Aim of the exercise: Restate, word for word, each entry that follows, but skip its pictures.

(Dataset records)
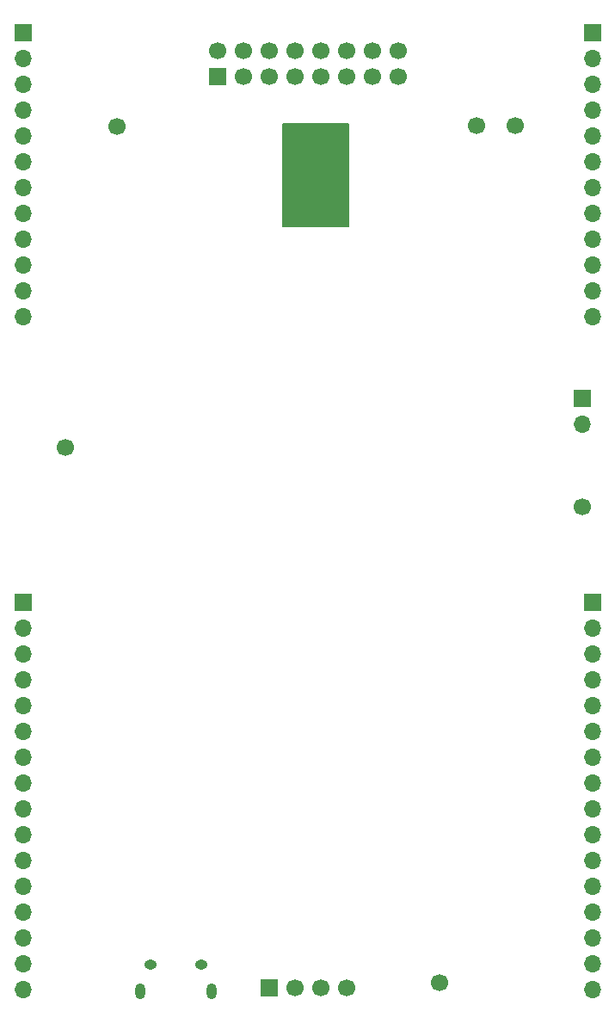
<source format=gbr>
%TF.GenerationSoftware,KiCad,Pcbnew,8.0.3*%
%TF.CreationDate,2024-06-18T16:11:43+01:00*%
%TF.ProjectId,Sinosaur_Components,53696e6f-7361-4757-925f-436f6d706f6e,rev?*%
%TF.SameCoordinates,Original*%
%TF.FileFunction,Soldermask,Bot*%
%TF.FilePolarity,Negative*%
%FSLAX46Y46*%
G04 Gerber Fmt 4.6, Leading zero omitted, Abs format (unit mm)*
G04 Created by KiCad (PCBNEW 8.0.3) date 2024-06-18 16:11:43*
%MOMM*%
%LPD*%
G01*
G04 APERTURE LIST*
%ADD10C,0.150000*%
%ADD11C,1.700000*%
%ADD12R,1.700000X1.700000*%
%ADD13O,1.700000X1.700000*%
%ADD14O,1.250000X0.950000*%
%ADD15O,1.000000X1.550000*%
G04 APERTURE END LIST*
D10*
X127600000Y-62000000D02*
X134000000Y-62000000D01*
X134000000Y-72000000D01*
X127600000Y-72000000D01*
X127600000Y-62000000D01*
G36*
X127600000Y-62000000D02*
G01*
X134000000Y-62000000D01*
X134000000Y-72000000D01*
X127600000Y-72000000D01*
X127600000Y-62000000D01*
G37*
D11*
%TO.C,TP4*%
X157000000Y-99600000D03*
%TD*%
%TO.C,TP5*%
X143000000Y-146500000D03*
%TD*%
%TO.C,TP2*%
X111200000Y-62200000D03*
%TD*%
%TO.C,TP3*%
X150400000Y-62100000D03*
%TD*%
D12*
%TO.C,J7*%
X157000000Y-89000000D03*
D13*
X157000000Y-91540000D03*
%TD*%
D12*
%TO.C,J6*%
X121125000Y-57270000D03*
D11*
X121125000Y-54730000D03*
X123665000Y-57270000D03*
X123665000Y-54730000D03*
X126205000Y-57270000D03*
X126205000Y-54730000D03*
X128745000Y-57270000D03*
X128745000Y-54730000D03*
X131285000Y-57270000D03*
X131285000Y-54730000D03*
X133825000Y-57270000D03*
X133825000Y-54730000D03*
X136365000Y-57270000D03*
X136365000Y-54730000D03*
X138905000Y-57270000D03*
X138905000Y-54730000D03*
%TD*%
%TO.C,TP1*%
X146600000Y-62100000D03*
%TD*%
D14*
%TO.C,J8*%
X114500000Y-144650000D03*
X119500000Y-144650000D03*
D15*
X120500000Y-147350000D03*
X113500000Y-147350000D03*
%TD*%
D12*
%TO.C,J5*%
X126190000Y-147000000D03*
D11*
X128730000Y-147000000D03*
X131270000Y-147000000D03*
X133810000Y-147000000D03*
%TD*%
%TO.C,TP6*%
X106100000Y-93800000D03*
%TD*%
D12*
%TO.C,J1*%
X102000000Y-53000000D03*
D13*
X102000000Y-55540000D03*
X102000000Y-58080000D03*
X102000000Y-60620000D03*
X102000000Y-63160000D03*
X102000000Y-65700000D03*
X102000000Y-68240000D03*
X102000000Y-70780000D03*
X102000000Y-73320000D03*
X102000000Y-75860000D03*
X102000000Y-78400000D03*
X102000000Y-80940000D03*
%TD*%
D12*
%TO.C,J4*%
X158000000Y-109000000D03*
D13*
X158000000Y-111540000D03*
X158000000Y-114080000D03*
X158000000Y-116620000D03*
X158000000Y-119160000D03*
X158000000Y-121700000D03*
X158000000Y-124240000D03*
X158000000Y-126780000D03*
X158000000Y-129320000D03*
X158000000Y-131860000D03*
X158000000Y-134400000D03*
X158000000Y-136940000D03*
X158000000Y-139480000D03*
X158000000Y-142020000D03*
X158000000Y-144560000D03*
X158000000Y-147100000D03*
%TD*%
D12*
%TO.C,J2*%
X158000000Y-53000000D03*
D13*
X158000000Y-55540000D03*
X158000000Y-58080000D03*
X158000000Y-60620000D03*
X158000000Y-63160000D03*
X158000000Y-65700000D03*
X158000000Y-68240000D03*
X158000000Y-70780000D03*
X158000000Y-73320000D03*
X158000000Y-75860000D03*
X158000000Y-78400000D03*
X158000000Y-80940000D03*
%TD*%
D12*
%TO.C,J3*%
X102000000Y-109000000D03*
D13*
X102000000Y-111540000D03*
X102000000Y-114080000D03*
X102000000Y-116620000D03*
X102000000Y-119160000D03*
X102000000Y-121700000D03*
X102000000Y-124240000D03*
X102000000Y-126780000D03*
X102000000Y-129320000D03*
X102000000Y-131860000D03*
X102000000Y-134400000D03*
X102000000Y-136940000D03*
X102000000Y-139480000D03*
X102000000Y-142020000D03*
X102000000Y-144560000D03*
X102000000Y-147100000D03*
%TD*%
M02*

</source>
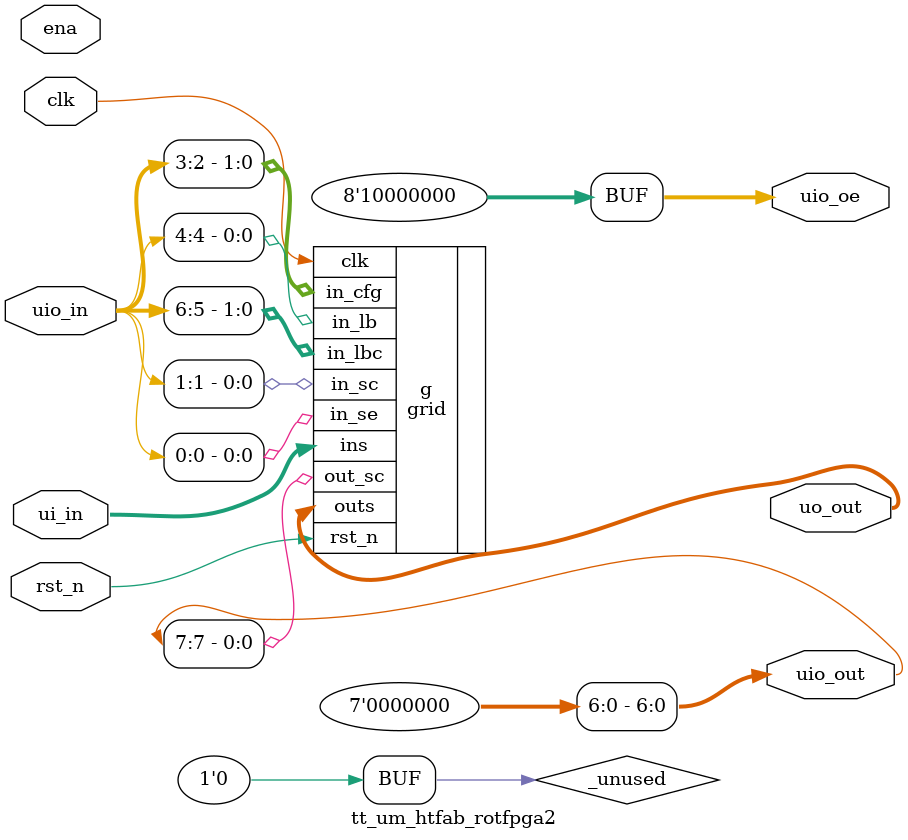
<source format=v>
`default_nettype none

module tt_um_htfab_rotfpga2 (
    input  wire [7:0] ui_in,    // input pins (for user input)
    output wire [7:0] uo_out,   // output pins (for user output)
    input  wire [7:0] uio_in,   // bidirectional input pins (for scan chain, configuration and loop breaker input)
    output wire [7:0] uio_out,  // bidirectional output pins (for scan chain output)
    output wire [7:0] uio_oe,   // direction of bidirectional pins (0=input, 1=output)
    input  wire       ena,      // whether design is enabled (unused)
    input  wire       clk,      // clock
    input  wire       rst_n     // active-low reset
);

    grid g (
        .clk(clk),
        .rst_n(rst_n),
        .in_se(uio_in[0]),
        .in_sc(uio_in[1]),
        .in_cfg(uio_in[3:2]),
        .in_lb(uio_in[4]),
        .in_lbc(uio_in[6:5]),
        .ins(ui_in),
        .out_sc(uio_out[7]),
        .outs(uo_out)
    );

    assign uio_out[6:0] = 7'b0000000;
    assign uio_oe[6:0] = 7'b0000000;
    assign uio_oe[7] = 1'b1;

    wire _unused = &{uio_in[7], ena, 1'b0};

endmodule

</source>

Exercise response:
<source format=gbr>
%TF.GenerationSoftware,KiCad,Pcbnew,8.0.3*%
%TF.CreationDate,2024-06-18T16:11:43+01:00*%
%TF.ProjectId,Sinosaur_Components,53696e6f-7361-4757-925f-436f6d706f6e,rev?*%
%TF.SameCoordinates,Original*%
%TF.FileFunction,Soldermask,Bot*%
%TF.FilePolarity,Negative*%
%FSLAX46Y46*%
G04 Gerber Fmt 4.6, Leading zero omitted, Abs format (unit mm)*
G04 Created by KiCad (PCBNEW 8.0.3) date 2024-06-18 16:11:43*
%MOMM*%
%LPD*%
G01*
G04 APERTURE LIST*
%ADD10C,0.150000*%
%ADD11C,1.700000*%
%ADD12R,1.700000X1.700000*%
%ADD13O,1.700000X1.700000*%
%ADD14O,1.250000X0.950000*%
%ADD15O,1.000000X1.550000*%
G04 APERTURE END LIST*
D10*
X127600000Y-62000000D02*
X134000000Y-62000000D01*
X134000000Y-72000000D01*
X127600000Y-72000000D01*
X127600000Y-62000000D01*
G36*
X127600000Y-62000000D02*
G01*
X134000000Y-62000000D01*
X134000000Y-72000000D01*
X127600000Y-72000000D01*
X127600000Y-62000000D01*
G37*
D11*
%TO.C,TP4*%
X157000000Y-99600000D03*
%TD*%
%TO.C,TP5*%
X143000000Y-146500000D03*
%TD*%
%TO.C,TP2*%
X111200000Y-62200000D03*
%TD*%
%TO.C,TP3*%
X150400000Y-62100000D03*
%TD*%
D12*
%TO.C,J7*%
X157000000Y-89000000D03*
D13*
X157000000Y-91540000D03*
%TD*%
D12*
%TO.C,J6*%
X121125000Y-57270000D03*
D11*
X121125000Y-54730000D03*
X123665000Y-57270000D03*
X123665000Y-54730000D03*
X126205000Y-57270000D03*
X126205000Y-54730000D03*
X128745000Y-57270000D03*
X128745000Y-54730000D03*
X131285000Y-57270000D03*
X131285000Y-54730000D03*
X133825000Y-57270000D03*
X133825000Y-54730000D03*
X136365000Y-57270000D03*
X136365000Y-54730000D03*
X138905000Y-57270000D03*
X138905000Y-54730000D03*
%TD*%
%TO.C,TP1*%
X146600000Y-62100000D03*
%TD*%
D14*
%TO.C,J8*%
X114500000Y-144650000D03*
X119500000Y-144650000D03*
D15*
X120500000Y-147350000D03*
X113500000Y-147350000D03*
%TD*%
D12*
%TO.C,J5*%
X126190000Y-147000000D03*
D11*
X128730000Y-147000000D03*
X131270000Y-147000000D03*
X133810000Y-147000000D03*
%TD*%
%TO.C,TP6*%
X106100000Y-93800000D03*
%TD*%
D12*
%TO.C,J1*%
X102000000Y-53000000D03*
D13*
X102000000Y-55540000D03*
X102000000Y-58080000D03*
X102000000Y-60620000D03*
X102000000Y-63160000D03*
X102000000Y-65700000D03*
X102000000Y-68240000D03*
X102000000Y-70780000D03*
X102000000Y-73320000D03*
X102000000Y-75860000D03*
X102000000Y-78400000D03*
X102000000Y-80940000D03*
%TD*%
D12*
%TO.C,J4*%
X158000000Y-109000000D03*
D13*
X158000000Y-111540000D03*
X158000000Y-114080000D03*
X158000000Y-116620000D03*
X158000000Y-119160000D03*
X158000000Y-121700000D03*
X158000000Y-124240000D03*
X158000000Y-126780000D03*
X158000000Y-129320000D03*
X158000000Y-131860000D03*
X158000000Y-134400000D03*
X158000000Y-136940000D03*
X158000000Y-139480000D03*
X158000000Y-142020000D03*
X158000000Y-144560000D03*
X158000000Y-147100000D03*
%TD*%
D12*
%TO.C,J2*%
X158000000Y-53000000D03*
D13*
X158000000Y-55540000D03*
X158000000Y-58080000D03*
X158000000Y-60620000D03*
X158000000Y-63160000D03*
X158000000Y-65700000D03*
X158000000Y-68240000D03*
X158000000Y-70780000D03*
X158000000Y-73320000D03*
X158000000Y-75860000D03*
X158000000Y-78400000D03*
X158000000Y-80940000D03*
%TD*%
D12*
%TO.C,J3*%
X102000000Y-109000000D03*
D13*
X102000000Y-111540000D03*
X102000000Y-114080000D03*
X102000000Y-116620000D03*
X102000000Y-119160000D03*
X102000000Y-121700000D03*
X102000000Y-124240000D03*
X102000000Y-126780000D03*
X102000000Y-129320000D03*
X102000000Y-131860000D03*
X102000000Y-134400000D03*
X102000000Y-136940000D03*
X102000000Y-139480000D03*
X102000000Y-142020000D03*
X102000000Y-144560000D03*
X102000000Y-147100000D03*
%TD*%
M02*

</source>
<source format=v>
`default_nettype none

module tt_um_htfab_rotfpga2 (
    input  wire [7:0] ui_in,    // input pins (for user input)
    output wire [7:0] uo_out,   // output pins (for user output)
    input  wire [7:0] uio_in,   // bidirectional input pins (for scan chain, configuration and loop breaker input)
    output wire [7:0] uio_out,  // bidirectional output pins (for scan chain output)
    output wire [7:0] uio_oe,   // direction of bidirectional pins (0=input, 1=output)
    input  wire       ena,      // whether design is enabled (unused)
    input  wire       clk,      // clock
    input  wire       rst_n     // active-low reset
);

    grid g (
        .clk(clk),
        .rst_n(rst_n),
        .in_se(uio_in[0]),
        .in_sc(uio_in[1]),
        .in_cfg(uio_in[3:2]),
        .in_lb(uio_in[4]),
        .in_lbc(uio_in[6:5]),
        .ins(ui_in),
        .out_sc(uio_out[7]),
        .outs(uo_out)
    );

    assign uio_out[6:0] = 7'b0000000;
    assign uio_oe[6:0] = 7'b0000000;
    assign uio_oe[7] = 1'b1;

    wire _unused = &{uio_in[7], ena, 1'b0};

endmodule

</source>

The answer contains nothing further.